The English reformers live in Leyden for over a decade. Around this time, some senior congregants begin to plan for a long-term colony in another part of the world. Bradford will now discuss the congregants’ reasons for proposing such a colony.
Bradford walks readers through the process of choosing to migrate to America, as opposed to some other European country.
First, English reformers recognize that few other people will join them in their new Dutch home, since moving to a new country is difficult. Second, they recognize that, due to the hardships of Leyden life, congregants are dying early. Recognizing that wise men should preserve their health and prepare for adversity, they plan to move to a place where they might live better lives. Third, the English recognize that they have a duty to take care of their children. In Holland, where there are many corrupting influences, it’s difficult to raise good Christians. Finally, the English want to spread their faith around the world. For all of these reasons, they support colonizing America.

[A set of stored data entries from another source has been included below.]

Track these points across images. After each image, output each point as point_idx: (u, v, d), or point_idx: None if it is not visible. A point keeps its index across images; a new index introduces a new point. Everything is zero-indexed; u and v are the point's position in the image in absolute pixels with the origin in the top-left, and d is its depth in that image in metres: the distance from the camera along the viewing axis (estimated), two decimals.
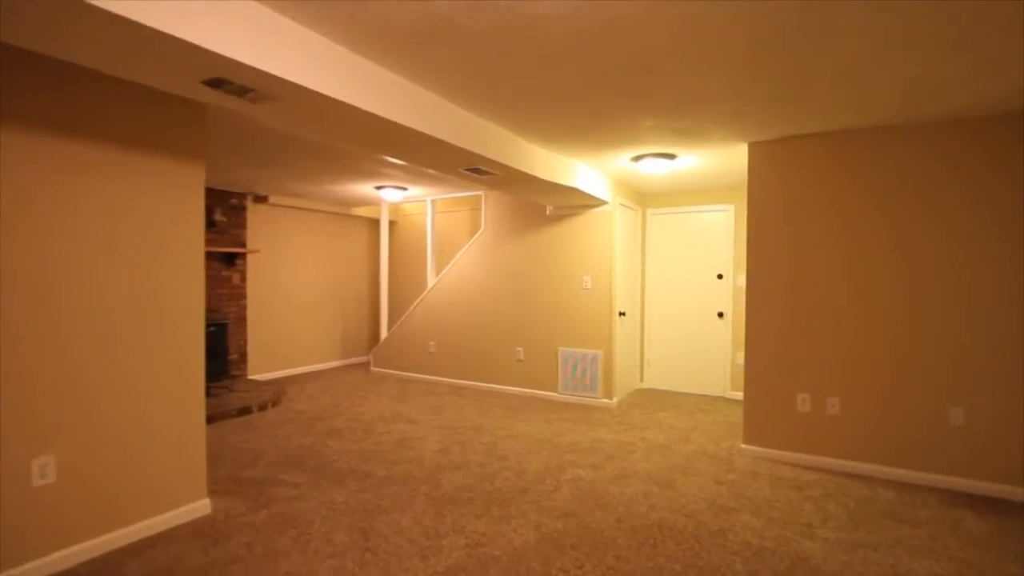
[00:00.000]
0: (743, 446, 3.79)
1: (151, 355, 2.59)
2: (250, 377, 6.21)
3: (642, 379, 6.03)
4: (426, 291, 6.32)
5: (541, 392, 5.47)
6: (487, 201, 5.84)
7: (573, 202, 5.01)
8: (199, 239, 2.80)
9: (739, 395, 5.47)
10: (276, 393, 5.35)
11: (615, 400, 5.14)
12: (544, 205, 5.44)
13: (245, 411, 4.79)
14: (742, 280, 5.45)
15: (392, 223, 7.75)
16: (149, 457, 2.58)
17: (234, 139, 3.76)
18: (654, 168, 4.20)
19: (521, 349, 5.60)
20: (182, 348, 2.72)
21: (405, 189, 5.67)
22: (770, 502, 2.98)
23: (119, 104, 2.46)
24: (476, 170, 3.55)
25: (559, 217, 5.37)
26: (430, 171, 4.63)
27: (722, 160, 4.25)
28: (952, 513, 2.86)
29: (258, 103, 2.23)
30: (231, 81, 1.97)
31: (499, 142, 3.37)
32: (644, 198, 6.00)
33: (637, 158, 4.18)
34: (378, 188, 5.59)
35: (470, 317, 5.95)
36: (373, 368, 6.80)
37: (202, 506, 2.80)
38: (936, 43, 2.19)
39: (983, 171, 3.14)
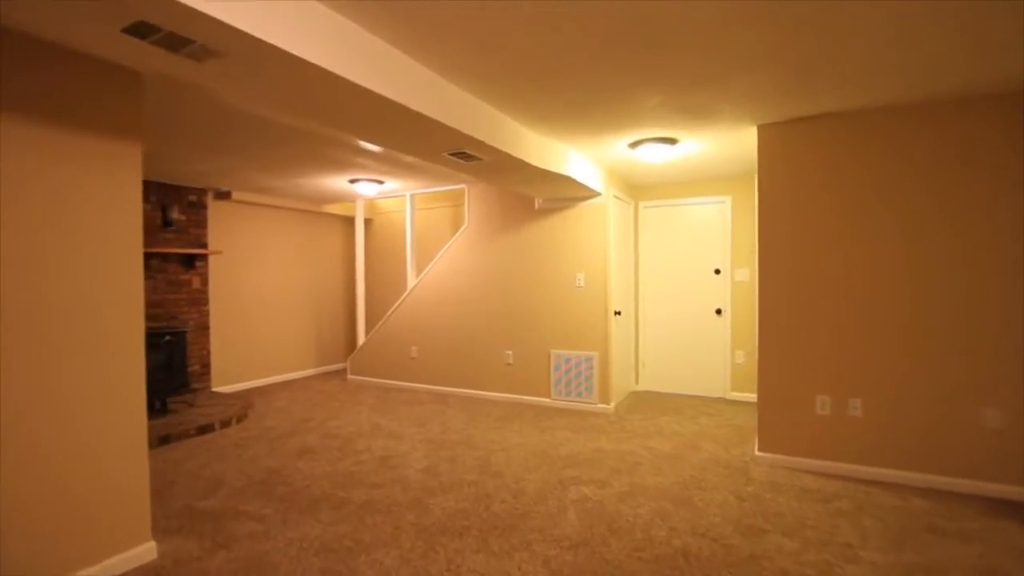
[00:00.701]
0: (759, 454, 3.49)
1: (75, 367, 2.14)
2: (214, 389, 5.70)
3: (637, 381, 5.71)
4: (406, 293, 5.90)
5: (533, 398, 5.10)
6: (471, 195, 5.46)
7: (564, 194, 4.66)
8: (135, 231, 2.36)
9: (740, 396, 5.19)
10: (242, 407, 4.87)
11: (612, 405, 4.81)
12: (533, 198, 5.08)
13: (206, 429, 4.31)
14: (742, 275, 5.19)
15: (368, 221, 7.30)
16: (75, 492, 2.13)
17: (183, 121, 3.30)
18: (653, 155, 3.88)
19: (510, 352, 5.23)
20: (117, 359, 2.27)
21: (382, 183, 5.25)
22: (800, 519, 2.67)
23: (30, 70, 2.00)
24: (462, 155, 3.16)
25: (549, 211, 5.02)
26: (409, 159, 4.22)
27: (724, 146, 3.96)
28: (999, 525, 2.59)
29: (202, 61, 1.81)
30: (158, 27, 1.55)
31: (489, 123, 2.99)
32: (636, 190, 5.69)
33: (635, 144, 3.85)
34: (352, 182, 5.15)
35: (454, 320, 5.55)
36: (350, 376, 6.34)
37: (146, 551, 2.35)
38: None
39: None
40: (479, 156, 3.21)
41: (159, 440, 3.99)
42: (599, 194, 4.71)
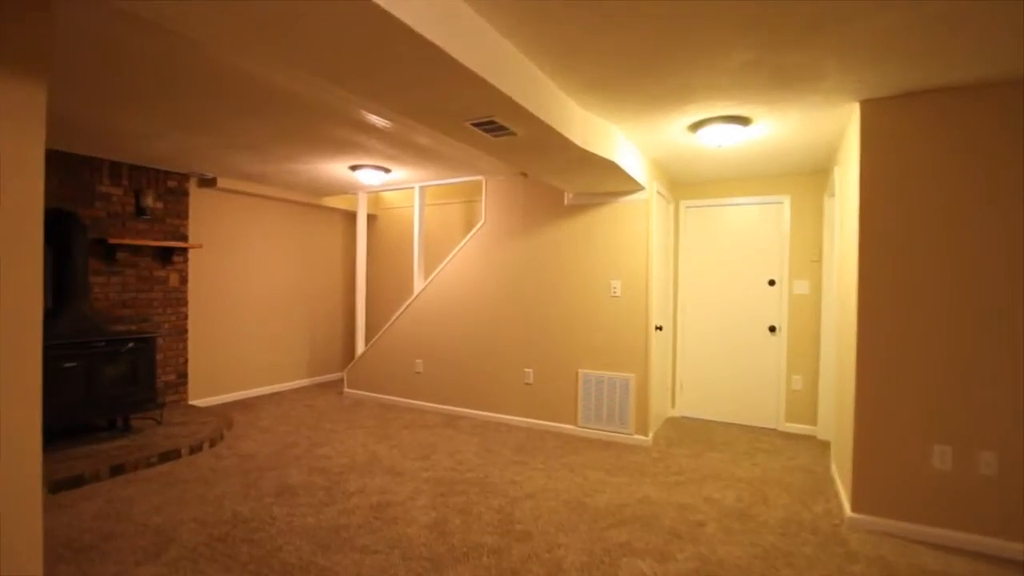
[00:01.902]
0: (853, 515, 2.76)
1: None
2: (191, 403, 5.01)
3: (673, 405, 4.99)
4: (412, 298, 5.20)
5: (557, 424, 4.39)
6: (488, 188, 4.76)
7: (602, 187, 3.96)
8: (34, 205, 1.67)
9: (797, 428, 4.46)
10: (218, 427, 4.17)
11: (650, 436, 4.08)
12: (562, 191, 4.38)
13: (170, 456, 3.61)
14: (801, 287, 4.46)
15: (371, 217, 6.62)
16: None
17: (142, 81, 2.62)
18: (719, 139, 3.18)
19: (531, 371, 4.51)
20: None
21: (388, 171, 4.56)
22: None
23: None
24: (490, 125, 2.47)
25: (581, 207, 4.31)
26: (422, 139, 3.53)
27: (802, 131, 3.26)
28: None
29: None
30: None
31: (529, 84, 2.30)
32: (677, 187, 4.98)
33: (697, 125, 3.15)
34: (354, 169, 4.47)
35: (466, 330, 4.85)
36: (347, 390, 5.64)
37: None
38: None
39: None
40: (511, 128, 2.52)
41: (110, 471, 3.29)
42: (641, 188, 4.01)
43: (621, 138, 3.39)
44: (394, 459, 3.67)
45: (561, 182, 3.83)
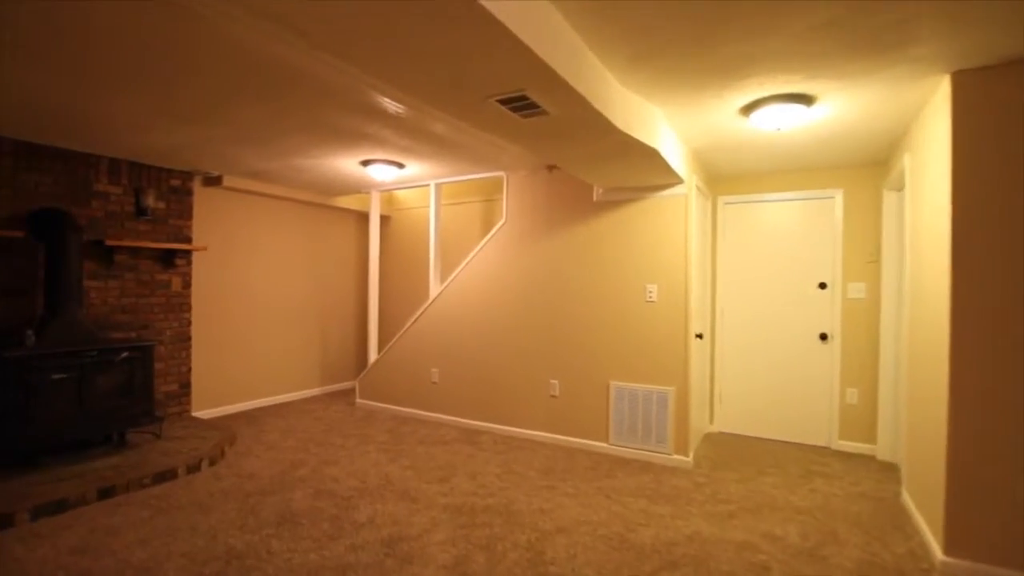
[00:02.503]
0: (946, 559, 2.34)
1: None
2: (194, 414, 4.72)
3: (712, 420, 4.57)
4: (427, 303, 4.87)
5: (586, 442, 4.00)
6: (510, 185, 4.41)
7: (637, 180, 3.59)
8: None
9: (853, 447, 4.02)
10: (220, 442, 3.87)
11: (691, 456, 3.68)
12: (590, 187, 4.02)
13: (165, 476, 3.30)
14: (857, 291, 4.03)
15: (385, 218, 6.31)
16: None
17: (115, 56, 2.32)
18: (776, 122, 2.79)
19: (556, 382, 4.14)
20: None
21: (401, 167, 4.23)
22: None
23: None
24: (520, 101, 2.12)
25: (612, 204, 3.94)
26: (439, 127, 3.19)
27: (873, 113, 2.86)
28: None
29: None
30: None
31: (569, 54, 1.95)
32: (716, 182, 4.59)
33: (750, 107, 2.77)
34: (365, 164, 4.15)
35: (486, 338, 4.49)
36: (359, 400, 5.32)
37: None
38: None
39: None
40: (543, 106, 2.16)
41: (98, 494, 2.99)
42: (680, 182, 3.63)
43: (663, 123, 3.02)
44: (408, 481, 3.32)
45: (592, 175, 3.46)
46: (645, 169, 3.21)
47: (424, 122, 3.10)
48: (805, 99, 2.67)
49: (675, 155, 3.27)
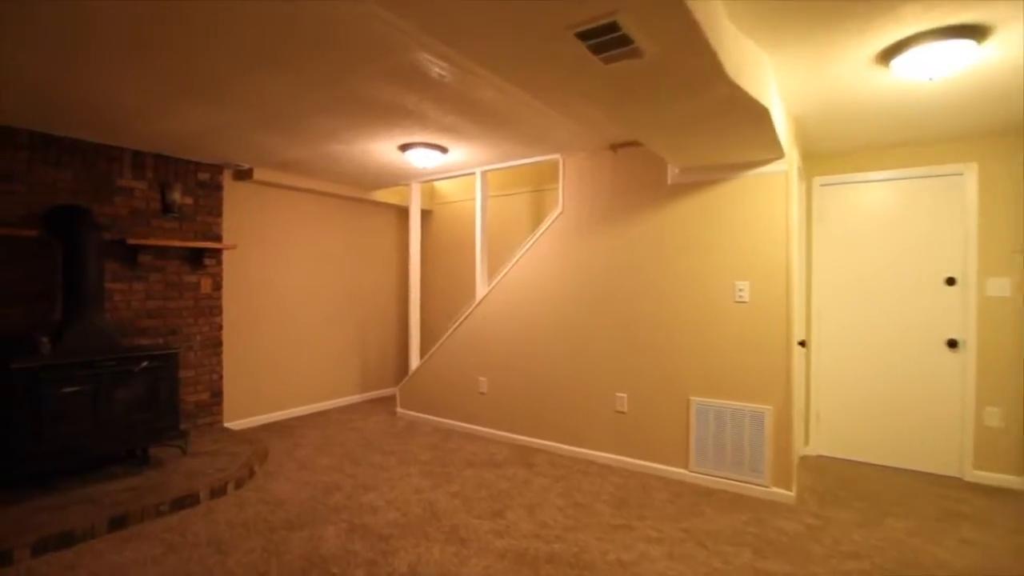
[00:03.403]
0: None
1: None
2: (226, 425, 4.39)
3: (807, 441, 3.89)
4: (474, 304, 4.38)
5: (661, 467, 3.41)
6: (566, 169, 3.86)
7: (727, 155, 2.97)
8: None
9: (993, 479, 3.28)
10: (249, 459, 3.49)
11: (794, 490, 3.03)
12: (664, 168, 3.42)
13: (184, 502, 2.93)
14: (998, 287, 3.28)
15: (426, 213, 5.87)
16: None
17: (108, 28, 1.91)
18: (931, 67, 2.13)
19: (624, 396, 3.57)
20: None
21: (444, 151, 3.75)
22: None
23: None
24: (607, 34, 1.56)
25: (691, 186, 3.33)
26: (489, 93, 2.66)
27: None
28: None
29: None
30: None
31: None
32: (808, 160, 3.90)
33: (894, 49, 2.13)
34: (404, 149, 3.69)
35: (540, 344, 3.96)
36: (399, 410, 4.89)
37: None
38: None
39: None
40: (637, 41, 1.61)
41: (109, 524, 2.63)
42: (779, 157, 2.99)
43: (771, 77, 2.41)
44: (457, 514, 2.83)
45: (673, 149, 2.87)
46: (744, 138, 2.59)
47: (471, 89, 2.58)
48: (976, 32, 2.00)
49: (779, 121, 2.65)
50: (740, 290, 3.15)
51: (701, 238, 3.29)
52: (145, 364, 3.27)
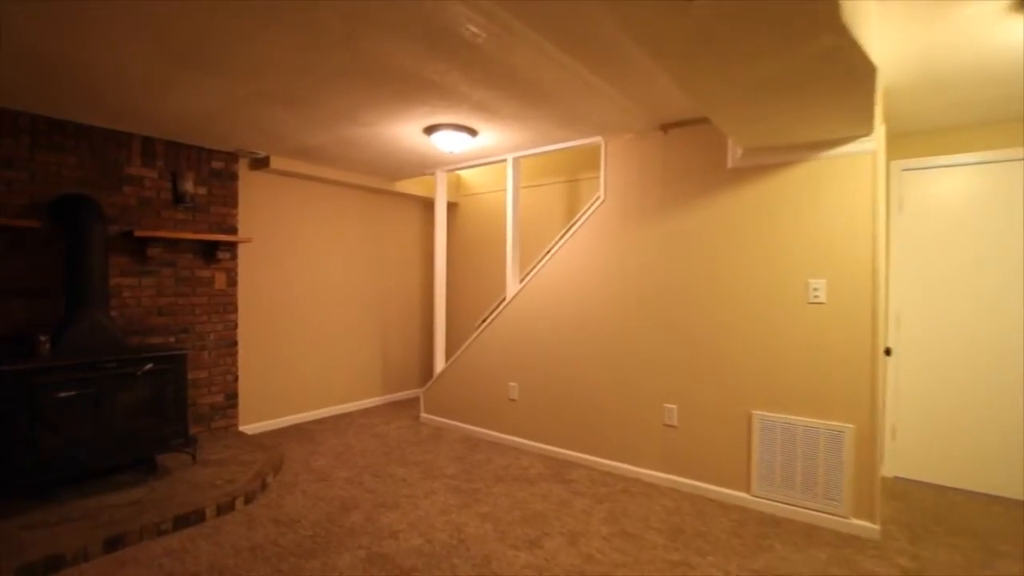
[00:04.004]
0: None
1: None
2: (241, 428, 4.15)
3: (882, 460, 3.43)
4: (502, 304, 4.03)
5: (717, 489, 3.01)
6: (609, 153, 3.47)
7: (806, 130, 2.55)
8: None
9: None
10: (262, 469, 3.22)
11: (878, 522, 2.60)
12: (723, 150, 3.01)
13: (190, 520, 2.66)
14: None
15: (451, 205, 5.54)
16: None
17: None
18: None
19: (674, 408, 3.17)
20: None
21: (473, 134, 3.40)
22: None
23: None
24: None
25: (756, 171, 2.91)
26: (524, 46, 2.29)
27: None
28: None
29: None
30: None
31: None
32: (890, 141, 3.42)
33: None
34: (429, 132, 3.35)
35: (577, 347, 3.59)
36: (423, 415, 4.58)
37: None
38: None
39: None
40: None
41: (103, 545, 2.37)
42: (865, 134, 2.55)
43: (874, 30, 1.99)
44: (488, 542, 2.48)
45: (743, 121, 2.45)
46: (836, 107, 2.17)
47: (508, 53, 2.22)
48: None
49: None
50: (815, 289, 2.72)
51: (767, 229, 2.87)
52: (149, 367, 3.01)
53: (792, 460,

According to Bradford, the decision to leave Holland was motivated by a desire to practice Christianity to the best of the reformers’ abilities. Notice that Bradford speaks of the “English reformers” as if they’re one monolithic group. Many European historians have suggested that, in fact, it was Bradford and other more elite reformers who pushed the group to leave Holland, while most of the congregation wanted to stay in their new home.
At the time, America is seen as a fruitful place to live. Some reformers are reluctant to sail so far away, especially since some of them are likely to die on the voyage. Others argue that it will be costly to sail to America. However, reform leaders successfully argue that they’ll triumph with the help of God and that even if some of them die on the voyage over, they’ll die satisfied at having made such a journey. In the end, the reformers decide to sail to America.
The reformers’ religious passion inspires them to travel across the ocean to find a new home: they accept that, even if they die, they’ll have died for the sake of their religious beliefs—or at least that’s what their leaders want them to accept, and what Bradford wants his readers to believe.